[[ Provided data open ]]

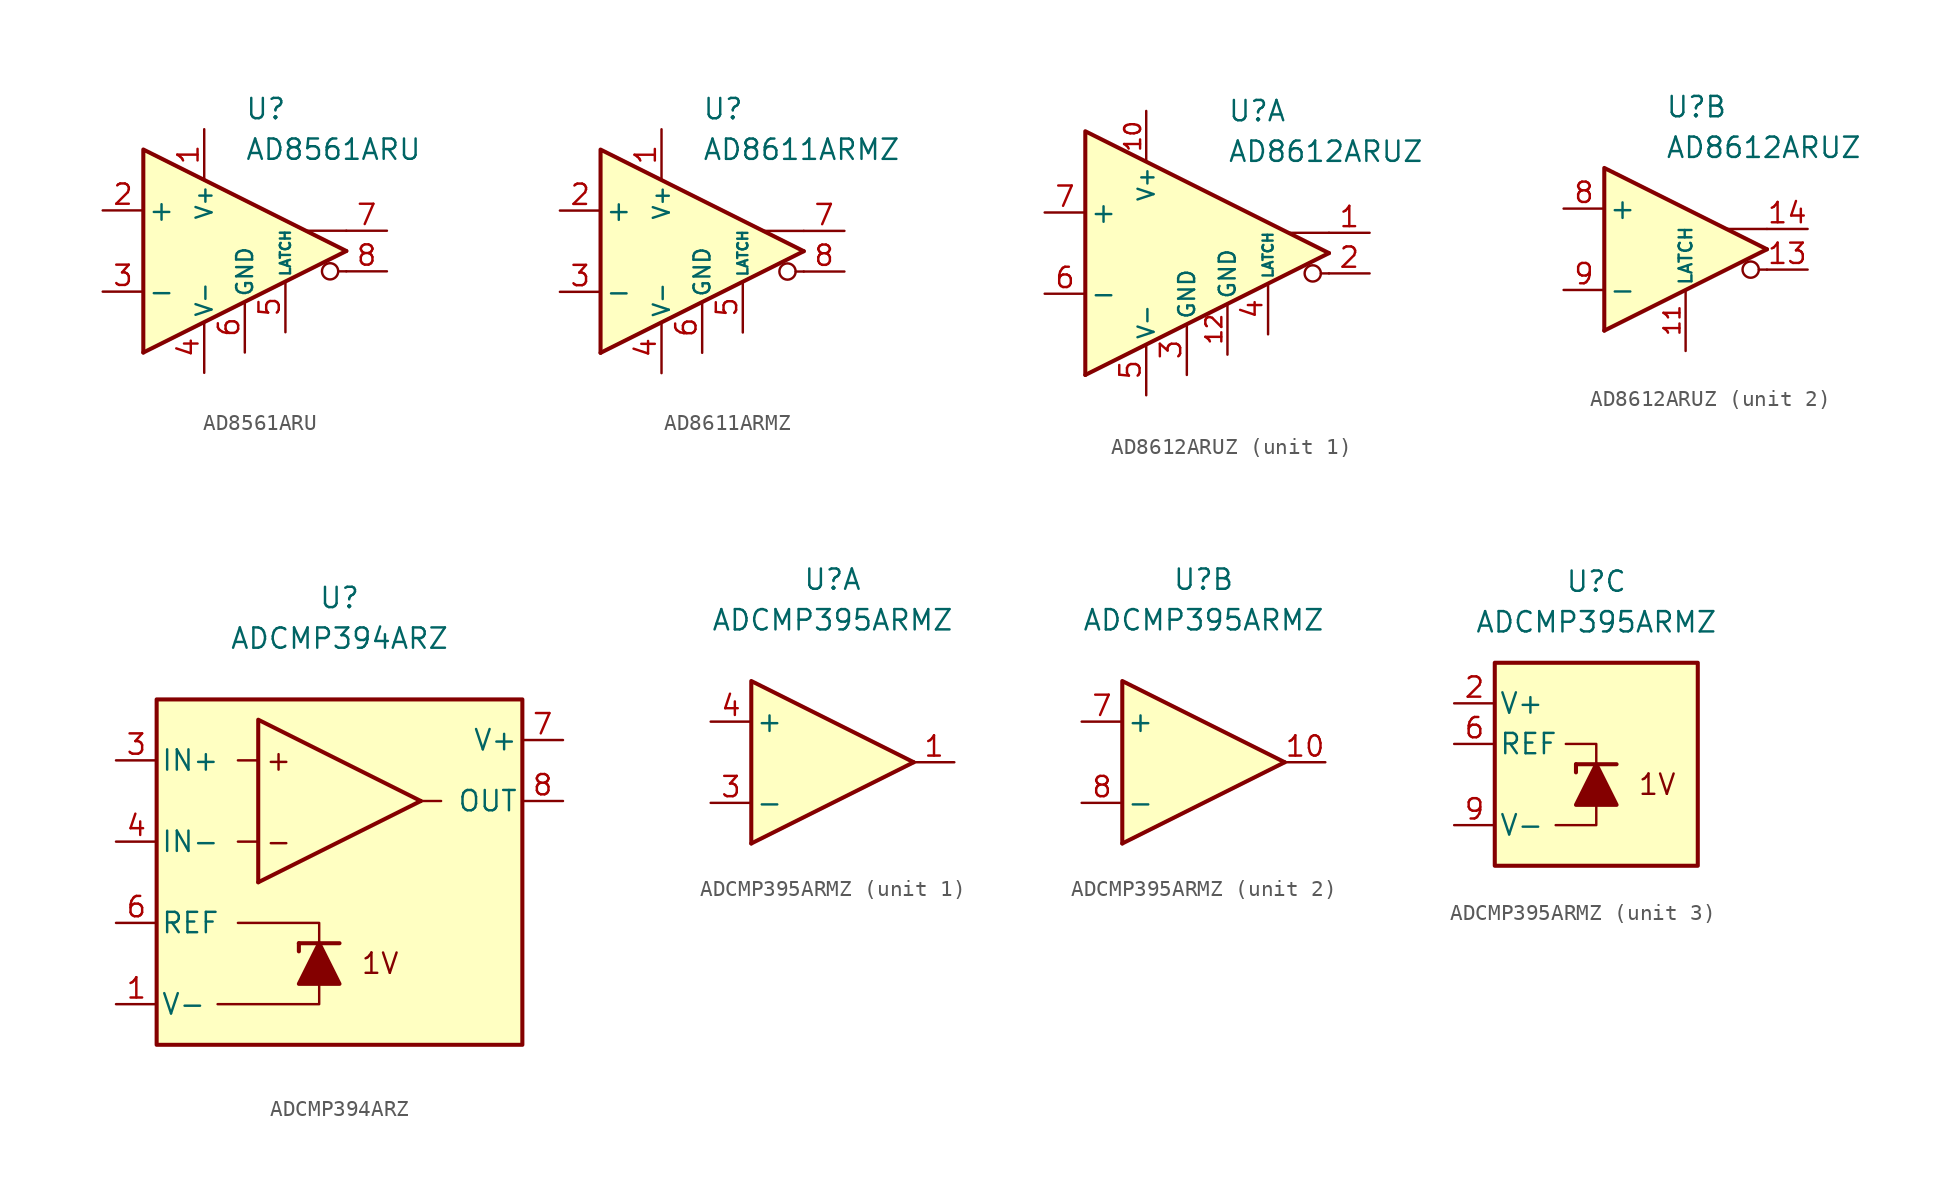
<source format=kicad_sym>
(kicad_symbol_lib
  (version 20231120)
  (generator "kicad_symbol_editor")
  (generator_version "8.0")
  (symbol "AD8561ARU"
    (pin_names
      (offset 0.254))
    (property "Reference" "U"
      (at 0 8.89 0)
      (effects (font (size 1.27 1.27)) (justify left)))
    (property "Value" "AD8561ARU"
      (at 0 6.35 0)
      (effects (font (size 1.27 1.27)) (justify left)))
    (symbol "AD8561ARU_0_0"
      (polyline (pts (xy 6.35 -1.27) (xy 5.842 -1.27)) (stroke (width 0.152) (type default)) (fill (type none)))
      (polyline (pts (xy 6.35 0) (xy -6.35 -6.35)) (stroke (width 0.254) (type default)) (fill (type none)))
      (polyline (pts (xy 6.35 1.27) (xy 3.81 1.27)) (stroke (width 0.152) (type default)) (fill (type none)))
      (polyline (pts (xy 6.35 0) (xy -6.35 6.35) (xy -6.35 -6.35)) (stroke (width 0.254) (type default)) (fill (type background)))
      (circle (center 5.334 -1.27) (radius 0.508) (stroke (width 0.152) (type default)) (fill (type none))))
    (symbol "AD8561ARU_1_1"
      (pin power_in line (at -2.54 7.62 270) (length 3.18) (name "V+" (effects (font (size 1 1)))) (number "1" (effects (font (size 1.27 1.27)))))
      (pin input line (at -8.89 2.54 0) (length 2.54) (name "+" (effects (font (size 1.27 1.27)))) (number "2" (effects (font (size 1.27 1.27)))))
      (pin input line (at -8.89 -2.54 0) (length 2.54) (name "-" (effects (font (size 1.27 1.27)))) (number "3" (effects (font (size 1.27 1.27)))))
      (pin power_in line (at -2.54 -7.62 90) (length 3.18) (name "V-" (effects (font (size 1 1)))) (number "4" (effects (font (size 1.27 1.27)))))
      (pin input line (at 2.54 -5.08 90) (length 3.18) (name "LATCH" (effects (font (size 0.635 0.635)))) (number "5" (effects (font (size 1.27 1.27)))))
      (pin power_in line (at 0 -6.35 90) (length 3.18) (name "GND" (effects (font (size 1 1)))) (number "6" (effects (font (size 1.27 1.27)))))
      (pin output line (at 8.89 1.27 180) (length 2.54) (name "~" (effects (font (size 1.27 1.27)))) (number "7" (effects (font (size 1.27 1.27)))))
      (pin output line (at 8.89 -1.27 180) (length 2.54) (name "~" (effects (font (size 1.27 1.27)))) (number "8" (effects (font (size 1.27 1.27)))))))
  (symbol "AD8611ARMZ"
    (pin_names
      (offset 0.254))
    (property "Reference" "U"
      (at 0 8.89 0)
      (effects (font (size 1.27 1.27)) (justify left)))
    (property "Value" "AD8611ARMZ"
      (at 0 6.35 0)
      (effects (font (size 1.27 1.27)) (justify left)))
    (symbol "AD8611ARMZ_0_0"
      (polyline (pts (xy 6.35 -1.27) (xy 5.842 -1.27)) (stroke (width 0.152) (type default)) (fill (type none)))
      (polyline (pts (xy 6.35 0) (xy -6.35 -6.35)) (stroke (width 0.254) (type default)) (fill (type none)))
      (polyline (pts (xy 6.35 1.27) (xy 3.81 1.27)) (stroke (width 0.152) (type default)) (fill (type none)))
      (polyline (pts (xy 6.35 0) (xy -6.35 6.35) (xy -6.35 -6.35)) (stroke (width 0.254) (type default)) (fill (type background)))
      (circle (center 5.334 -1.27) (radius 0.508) (stroke (width 0.152) (type default)) (fill (type none))))
    (symbol "AD8611ARMZ_1_1"
      (pin power_in line (at -2.54 7.62 270) (length 3.18) (name "V+" (effects (font (size 1 1)))) (number "1" (effects (font (size 1.27 1.27)))))
      (pin input line (at -8.89 2.54 0) (length 2.54) (name "+" (effects (font (size 1.27 1.27)))) (number "2" (effects (font (size 1.27 1.27)))))
      (pin input line (at -8.89 -2.54 0) (length 2.54) (name "-" (effects (font (size 1.27 1.27)))) (number "3" (effects (font (size 1.27 1.27)))))
      (pin power_in line (at -2.54 -7.62 90) (length 3.18) (name "V-" (effects (font (size 1 1)))) (number "4" (effects (font (size 1.27 1.27)))))
      (pin input line (at 2.54 -5.08 90) (length 3.18) (name "LATCH" (effects (font (size 0.635 0.635)))) (number "5" (effects (font (size 1.27 1.27)))))
      (pin power_in line (at 0 -6.35 90) (length 3.18) (name "GND" (effects (font (size 1 1)))) (number "6" (effects (font (size 1.27 1.27)))))
      (pin output line (at 8.89 1.27 180) (length 2.54) (name "~" (effects (font (size 1.27 1.27)))) (number "7" (effects (font (size 1.27 1.27)))))
      (pin output line (at 8.89 -1.27 180) (length 2.54) (name "~" (effects (font (size 1.27 1.27)))) (number "8" (effects (font (size 1.27 1.27)))))))
  (symbol "AD8612ARUZ"
    (pin_names
      (offset 0.254))
    (property "Reference" "U"
      (at 0 8.89 0)
      (effects (font (size 1.27 1.27)) (justify left)))
    (property "Value" "AD8612ARUZ"
      (at 0 6.35 0)
      (effects (font (size 1.27 1.27)) (justify left)))
    (property "ki_locked" ""
      (at 0 0 0)
      (effects (font (size 1.27 1.27))))
    (symbol "AD8612ARUZ_0_0"
      (polyline (pts (xy 6.35 -1.27) (xy 5.842 -1.27)) (stroke (width 0.152) (type default)) (fill (type none)))
      (polyline (pts (xy 6.35 1.27) (xy 3.81 1.27)) (stroke (width 0.152) (type default)) (fill (type none)))
      (circle (center 5.334 -1.27) (radius 0.508) (stroke (width 0.152) (type default)) (fill (type none))))
    (symbol "AD8612ARUZ_1_0"
      (polyline (pts (xy 6.35 0) (xy -8.89 -7.62)) (stroke (width 0.254) (type default)) (fill (type none)))
      (polyline (pts (xy 6.35 0) (xy -8.89 7.62) (xy -8.89 -7.62)) (stroke (width 0.254) (type default)) (fill (type background))))
    (symbol "AD8612ARUZ_1_1"
      (pin output line (at 8.89 1.27 180) (length 2.54) (name "~" (effects (font (size 1.27 1.27)))) (number "1" (effects (font (size 1.27 1.27)))))
      (pin power_in line (at -5.08 8.89 270) (length 3.18) (name "V+" (effects (font (size 1 1)))) (number "10" (effects (font (size 1 1)))))
      (pin power_in line (at 0 -6.35 90) (length 3.18) (name "GND" (effects (font (size 1 1)))) (number "12" (effects (font (size 1 1)))))
      (pin output line (at 8.89 -1.27 180) (length 2.54) (name "~" (effects (font (size 1.27 1.27)))) (number "2" (effects (font (size 1.27 1.27)))))
      (pin power_in line (at -2.54 -7.62 90) (length 3.18) (name "GND" (effects (font (size 1 1)))) (number "3" (effects (font (size 1.27 1.27)))))
      (pin input line (at 2.54 -5.08 90) (length 3.18) (name "LATCH" (effects (font (size 0.635 0.635)))) (number "4" (effects (font (size 1.27 1.27)))))
      (pin power_in line (at -5.08 -8.89 90) (length 3.18) (name "V-" (effects (font (size 1 1)))) (number "5" (effects (font (size 1.27 1.27)))))
      (pin input line (at -11.43 -2.54 0) (length 2.54) (name "-" (effects (font (size 1.27 1.27)))) (number "6" (effects (font (size 1.27 1.27)))))
      (pin input line (at -11.43 2.54 0) (length 2.54) (name "+" (effects (font (size 1.27 1.27)))) (number "7" (effects (font (size 1.27 1.27))))))
    (symbol "AD8612ARUZ_2_0"
      (polyline (pts (xy 6.35 0) (xy -3.81 -5.08)) (stroke (width 0.254) (type default)) (fill (type none)))
      (polyline (pts (xy 6.35 0) (xy -3.81 5.08) (xy -3.81 -5.08)) (stroke (width 0.254) (type default)) (fill (type background))))
    (symbol "AD8612ARUZ_2_1"
      (pin input line (at 1.27 -6.35 90) (length 3.81) (name "LATCH" (effects (font (size 0.8 0.8)))) (number "11" (effects (font (size 1 1)))))
      (pin output line (at 8.89 -1.27 180) (length 2.54) (name "~" (effects (font (size 1.27 1.27)))) (number "13" (effects (font (size 1.27 1.27)))))
      (pin output line (at 8.89 1.27 180) (length 2.54) (name "~" (effects (font (size 1.27 1.27)))) (number "14" (effects (font (size 1.27 1.27)))))
      (pin input line (at -6.35 2.54 0) (length 2.54) (name "+" (effects (font (size 1.27 1.27)))) (number "8" (effects (font (size 1.27 1.27)))))
      (pin input line (at -6.35 -2.54 0) (length 2.54) (name "-" (effects (font (size 1.27 1.27)))) (number "9" (effects (font (size 1.27 1.27)))))))
  (symbol "ADCMP394ARZ"
    (pin_names
      (offset 0.254))
    (property "Reference" "U"
      (at 0 16.51 0)
      (effects (font (size 1.27 1.27))))
    (property "Value" "ADCMP394ARZ"
      (at 0 13.97 0)
      (effects (font (size 1.27 1.27))))
    (symbol "ADCMP394ARZ_0_0"
      (polyline (pts (xy 5.08 3.81) (xy -5.08 -1.27)) (stroke (width 0.254) (type default)) (fill (type none)))
      (polyline (pts (xy 5.08 3.81) (xy -5.08 8.89) (xy -5.08 -1.27)) (stroke (width 0.254) (type default)) (fill (type background)))
      (text "+" (at -3.81 6.35 0) (effects (font (size 1.27 1.27))))
      (text "-" (at -3.81 1.27 0) (effects (font (size 1.27 1.27))))
      (text "1V" (at 2.54 -6.35 0) (effects (font (size 1.27 1.27)))))
    (symbol "ADCMP394ARZ_0_1"
      (rectangle (start -11.43 10.16) (end 11.43 -11.43) (stroke (width 0.254) (type default)) (fill (type background)))
      (polyline (pts (xy -5.08 1.27) (xy -6.35 1.27)) (stroke (width 0) (type default)) (fill (type none)))
      (polyline (pts (xy -5.08 6.35) (xy -6.35 6.35)) (stroke (width 0) (type default)) (fill (type none)))
      (polyline (pts (xy -2.54 -5.08) (xy -2.54 -5.588)) (stroke (width 0.254) (type default)) (fill (type none)))
      (polyline (pts (xy -2.54 -5.08) (xy 0 -5.08)) (stroke (width 0.254) (type default)) (fill (type none)))
      (polyline (pts (xy 5.08 3.81) (xy 6.35 3.81)) (stroke (width 0) (type default)) (fill (type none)))
      (polyline (pts (xy -1.27 -7.62) (xy -1.27 -8.89) (xy -7.62 -8.89)) (stroke (width 0) (type default)) (fill (type none)))
      (polyline (pts (xy -1.27 -5.08) (xy -1.27 -3.81) (xy -6.35 -3.81)) (stroke (width 0) (type default)) (fill (type none)))
      (polyline (pts (xy 0 -7.62) (xy -2.54 -7.62) (xy -1.27 -5.08) (xy 0 -7.62)) (stroke (width 0.254) (type default)) (fill (type outline))))
    (symbol "ADCMP394ARZ_1_1"
      (pin power_in line (at -13.97 -8.89 0) (length 2.54) (name "V-" (effects (font (size 1.27 1.27)))) (number "1" (effects (font (size 1.27 1.27)))))
      (pin free line (at 5.08 -6.35 0) (length 2.54) hide (name "NC" (effects (font (size 1.27 1.27)))) (number "2" (effects (font (size 1.27 1.27)))))
      (pin input line (at -13.97 6.35 0) (length 2.54) (name "IN+" (effects (font (size 1.27 1.27)))) (number "3" (effects (font (size 1.27 1.27)))))
      (pin input line (at -13.97 1.27 0) (length 2.54) (name "IN-" (effects (font (size 1.27 1.27)))) (number "4" (effects (font (size 1.27 1.27)))))
      (pin free line (at 5.08 -8.89 0) (length 2.54) hide (name "NC" (effects (font (size 1.27 1.27)))) (number "5" (effects (font (size 1.27 1.27)))))
      (pin output line (at -13.97 -3.81 0) (length 2.54) (name "REF" (effects (font (size 1.27 1.27)))) (number "6" (effects (font (size 1.27 1.27)))))
      (pin power_in line (at 13.97 7.62 180) (length 2.54) (name "V+" (effects (font (size 1.27 1.27)))) (number "7" (effects (font (size 1.27 1.27)))))
      (pin output line (at 13.97 3.81 180) (length 2.54) (name "OUT" (effects (font (size 1.27 1.27)))) (number "8" (effects (font (size 1.27 1.27)))))))
  (symbol "ADCMP395ARMZ"
    (pin_names
      (offset 0.254))
    (property "Reference" "U"
      (at 0 11.43 0)
      (effects (font (size 1.27 1.27))))
    (property "Value" "ADCMP395ARMZ"
      (at 0 8.89 0)
      (effects (font (size 1.27 1.27))))
    (property "ki_locked" ""
      (at 0 0 0)
      (effects (font (size 1.27 1.27))))
    (symbol "ADCMP395ARMZ_1_0"
      (polyline (pts (xy 5.08 0) (xy -5.08 -5.08)) (stroke (width 0.254) (type default)) (fill (type none)))
      (polyline (pts (xy 5.08 0) (xy -5.08 5.08) (xy -5.08 -5.08)) (stroke (width 0.254) (type default)) (fill (type background))))
    (symbol "ADCMP395ARMZ_1_1"
      (pin output line (at 7.62 0 180) (length 2.54) (name "~" (effects (font (size 1.27 1.27)))) (number "1" (effects (font (size 1.27 1.27)))))
      (pin input line (at -7.62 -2.54 0) (length 2.54) (name "-" (effects (font (size 1.27 1.27)))) (number "3" (effects (font (size 1.27 1.27)))))
      (pin input line (at -7.62 2.54 0) (length 2.54) (name "+" (effects (font (size 1.27 1.27)))) (number "4" (effects (font (size 1.27 1.27)))))
      (pin free line (at -2.54 0 0) (length 2.54) hide (name "NC" (effects (font (size 1.27 1.27)))) (number "5" (effects (font (size 1.27 1.27))))))
    (symbol "ADCMP395ARMZ_2_0"
      (polyline (pts (xy 5.08 0) (xy -5.08 -5.08)) (stroke (width 0.254) (type default)) (fill (type none)))
      (polyline (pts (xy 5.08 0) (xy -5.08 5.08) (xy -5.08 -5.08)) (stroke (width 0.254) (type default)) (fill (type background))))
    (symbol "ADCMP395ARMZ_2_1"
      (pin output line (at 7.62 0 180) (length 2.54) (name "~" (effects (font (size 1.27 1.27)))) (number "10" (effects (font (size 1.27 1.27)))))
      (pin input line (at -7.62 2.54 0) (length 2.54) (name "+" (effects (font (size 1.27 1.27)))) (number "7" (effects (font (size 1.27 1.27)))))
      (pin input line (at -7.62 -2.54 0) (length 2.54) (name "-" (effects (font (size 1.27 1.27)))) (number "8" (effects (font (size 1.27 1.27))))))
    (symbol "ADCMP395ARMZ_3_0"
      (rectangle (start -6.35 6.35) (end 6.35 -6.35) (stroke (width 0.254) (type default)) (fill (type background)))
      (polyline (pts (xy 0 -2.54) (xy 0 -3.81) (xy -2.54 -3.81)) (stroke (width 0.152) (type default)) (fill (type none)))
      (polyline (pts (xy 0 0) (xy 0 1.27) (xy -1.905 1.27)) (stroke (width 0.152) (type default)) (fill (type none)))
      (text "1V" (at 3.81 -1.27 0) (effects (font (size 1.27 1.27)))))
    (symbol "ADCMP395ARMZ_3_1"
      (polyline (pts (xy -1.27 0) (xy -1.27 -0.508)) (stroke (width 0.254) (type default)) (fill (type none)))
      (polyline (pts (xy -1.27 0) (xy 1.27 0)) (stroke (width 0.254) (type default)) (fill (type none)))
      (polyline (pts (xy 1.27 -2.54) (xy -1.27 -2.54) (xy 0 0) (xy 1.27 -2.54)) (stroke (width 0.254) (type default)) (fill (type outline)))
      (pin power_in line (at -8.89 3.81 0) (length 2.54) (name "V+" (effects (font (size 1.27 1.27)))) (number "2" (effects (font (size 1.27 1.27)))))
      (pin output line (at -8.89 1.27 0) (length 2.54) (name "REF" (effects (font (size 1.27 1.27)))) (number "6" (effects (font (size 1.27 1.27)))))
      (pin power_in line (at -8.89 -3.81 0) (length 2.54) (name "V-" (effects (font (size 1.27 1.27)))) (number "9" (effects (font (size 1.27 1.27))))))))
</source>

[[ Provided data closed ]]

Work out how many lines in the records above contain the word "Value", and reply with that number alone.

*Written reply*. 5